RECORDS SHOWN:
##############################

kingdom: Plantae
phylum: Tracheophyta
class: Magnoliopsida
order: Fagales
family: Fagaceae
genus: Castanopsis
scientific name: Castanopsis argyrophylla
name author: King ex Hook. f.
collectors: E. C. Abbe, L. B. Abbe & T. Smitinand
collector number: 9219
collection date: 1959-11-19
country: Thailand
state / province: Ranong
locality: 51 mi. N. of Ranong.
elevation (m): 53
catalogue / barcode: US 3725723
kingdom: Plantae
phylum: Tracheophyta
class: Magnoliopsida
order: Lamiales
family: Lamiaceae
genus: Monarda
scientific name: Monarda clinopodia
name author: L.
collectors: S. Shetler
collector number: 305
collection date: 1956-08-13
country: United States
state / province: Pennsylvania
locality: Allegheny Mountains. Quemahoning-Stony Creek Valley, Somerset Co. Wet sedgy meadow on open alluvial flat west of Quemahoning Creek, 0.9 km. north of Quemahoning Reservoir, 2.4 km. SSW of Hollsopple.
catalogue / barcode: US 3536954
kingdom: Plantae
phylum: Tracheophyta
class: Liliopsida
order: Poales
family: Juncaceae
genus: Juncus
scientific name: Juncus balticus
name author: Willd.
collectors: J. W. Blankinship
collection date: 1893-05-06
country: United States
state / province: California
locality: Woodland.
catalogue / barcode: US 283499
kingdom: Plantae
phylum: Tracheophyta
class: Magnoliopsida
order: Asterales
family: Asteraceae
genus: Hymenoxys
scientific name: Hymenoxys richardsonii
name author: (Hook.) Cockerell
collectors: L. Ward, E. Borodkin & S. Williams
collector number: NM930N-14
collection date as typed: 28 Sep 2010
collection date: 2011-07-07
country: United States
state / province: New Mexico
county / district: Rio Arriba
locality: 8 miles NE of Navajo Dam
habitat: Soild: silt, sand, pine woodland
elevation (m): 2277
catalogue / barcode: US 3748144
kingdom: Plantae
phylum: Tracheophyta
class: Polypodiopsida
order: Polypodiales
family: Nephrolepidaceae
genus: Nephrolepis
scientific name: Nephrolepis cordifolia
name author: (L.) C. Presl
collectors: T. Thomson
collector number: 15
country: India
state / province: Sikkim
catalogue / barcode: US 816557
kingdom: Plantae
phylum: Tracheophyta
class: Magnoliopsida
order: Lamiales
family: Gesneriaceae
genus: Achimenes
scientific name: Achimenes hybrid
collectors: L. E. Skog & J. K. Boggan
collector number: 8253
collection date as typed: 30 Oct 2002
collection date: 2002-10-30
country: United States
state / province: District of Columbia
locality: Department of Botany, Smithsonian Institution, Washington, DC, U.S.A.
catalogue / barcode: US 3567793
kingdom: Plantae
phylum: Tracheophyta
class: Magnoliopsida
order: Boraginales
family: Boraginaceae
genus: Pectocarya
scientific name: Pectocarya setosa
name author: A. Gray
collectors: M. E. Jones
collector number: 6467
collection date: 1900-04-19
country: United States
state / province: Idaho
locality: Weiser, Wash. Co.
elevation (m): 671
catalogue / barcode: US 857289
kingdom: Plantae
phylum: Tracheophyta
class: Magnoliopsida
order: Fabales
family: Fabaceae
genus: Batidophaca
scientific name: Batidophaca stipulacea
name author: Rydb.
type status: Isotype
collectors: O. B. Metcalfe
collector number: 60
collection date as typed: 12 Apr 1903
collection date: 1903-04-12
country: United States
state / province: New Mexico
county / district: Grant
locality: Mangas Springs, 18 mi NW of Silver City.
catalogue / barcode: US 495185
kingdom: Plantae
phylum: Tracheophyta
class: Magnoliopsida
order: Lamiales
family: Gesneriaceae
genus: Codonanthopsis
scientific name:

##############################

EXERCISE INSTRUCTIONS:
Copy every line of all the entries above word for word, with nothing changed.

OUTPUT FOR THIS EXERCISE:
kingdom: Plantae
phylum: Tracheophyta
class: Magnoliopsida
order: Fagales
family: Fagaceae
genus: Castanopsis
scientific name: Castanopsis argyrophylla
name author: King ex Hook. f.
collectors: E. C. Abbe, L. B. Abbe & T. Smitinand
collector number: 9219
collection date: 1959-11-19
country: Thailand
state / province: Ranong
locality: 51 mi. N. of Ranong.
elevation (m): 53
catalogue / barcode: US 3725723
kingdom: Plantae
phylum: Tracheophyta
class: Magnoliopsida
order: Lamiales
family: Lamiaceae
genus: Monarda
scientific name: Monarda clinopodia
name author: L.
collectors: S. Shetler
collector number: 305
collection date: 1956-08-13
country: United States
state / province: Pennsylvania
locality: Allegheny Mountains. Quemahoning-Stony Creek Valley, Somerset Co. Wet sedgy meadow on open alluvial flat west of Quemahoning Creek, 0.9 km. north of Quemahoning Reservoir, 2.4 km. SSW of Hollsopple.
catalogue / barcode: US 3536954
kingdom: Plantae
phylum: Tracheophyta
class: Liliopsida
order: Poales
family: Juncaceae
genus: Juncus
scientific name: Juncus balticus
name author: Willd.
collectors: J. W. Blankinship
collection date: 1893-05-06
country: United States
state / province: California
locality: Woodland.
catalogue / barcode: US 283499
kingdom: Plantae
phylum: Tracheophyta
class: Magnoliopsida
order: Asterales
family: Asteraceae
genus: Hymenoxys
scientific name: Hymenoxys richardsonii
name author: (Hook.) Cockerell
collectors: L. Ward, E. Borodkin & S. Williams
collector number: NM930N-14
collection date as typed: 28 Sep 2010
collection date: 2011-07-07
country: United States
state / province: New Mexico
county / district: Rio Arriba
locality: 8 miles NE of Navajo Dam
habitat: Soild: silt, sand, pine woodland
elevation (m): 2277
catalogue / barcode: US 3748144
kingdom: Plantae
phylum: Tracheophyta
class: Polypodiopsida
order: Polypodiales
family: Nephrolepidaceae
genus: Nephrolepis
scientific name: Nephrolepis cordifolia
name author: (L.) C. Presl
collectors: T. Thomson
collector number: 15
country: India
state / province: Sikkim
catalogue / barcode: US 816557
kingdom: Plantae
phylum: Tracheophyta
class: Magnoliopsida
order: Lamiales
family: Gesneriaceae
genus: Achimenes
scientific name: Achimenes hybrid
collectors: L. E. Skog & J. K. Boggan
collector number: 8253
collection date as typed: 30 Oct 2002
collection date: 2002-10-30
country: United States
state / province: District of Columbia
locality: Department of Botany, Smithsonian Institution, Washington, DC, U.S.A.
catalogue / barcode: US 3567793
kingdom: Plantae
phylum: Tracheophyta
class: Magnoliopsida
order: Boraginales
family: Boraginaceae
genus: Pectocarya
scientific name: Pectocarya setosa
name author: A. Gray
collectors: M. E. Jones
collector number: 6467
collection date: 1900-04-19
country: United States
state / province: Idaho
locality: Weiser, Wash. Co.
elevation (m): 671
catalogue / barcode: US 857289
kingdom: Plantae
phylum: Tracheophyta
class: Magnoliopsida
order: Fabales
family: Fabaceae
genus: Batidophaca
scientific name: Batidophaca stipulacea
name author: Rydb.
type status: Isotype
collectors: O. B. Metcalfe
collector number: 60
collection date as typed: 12 Apr 1903
collection date: 1903-04-12
country: United States
state / province: New Mexico
county / district: Grant
locality: Mangas Springs, 18 mi NW of Silver City.
catalogue / barcode: US 495185
kingdom: Plantae
phylum: Tracheophyta
class: Magnoliopsida
order: Lamiales
family: Gesneriaceae
genus: Codonanthopsis
scientific name:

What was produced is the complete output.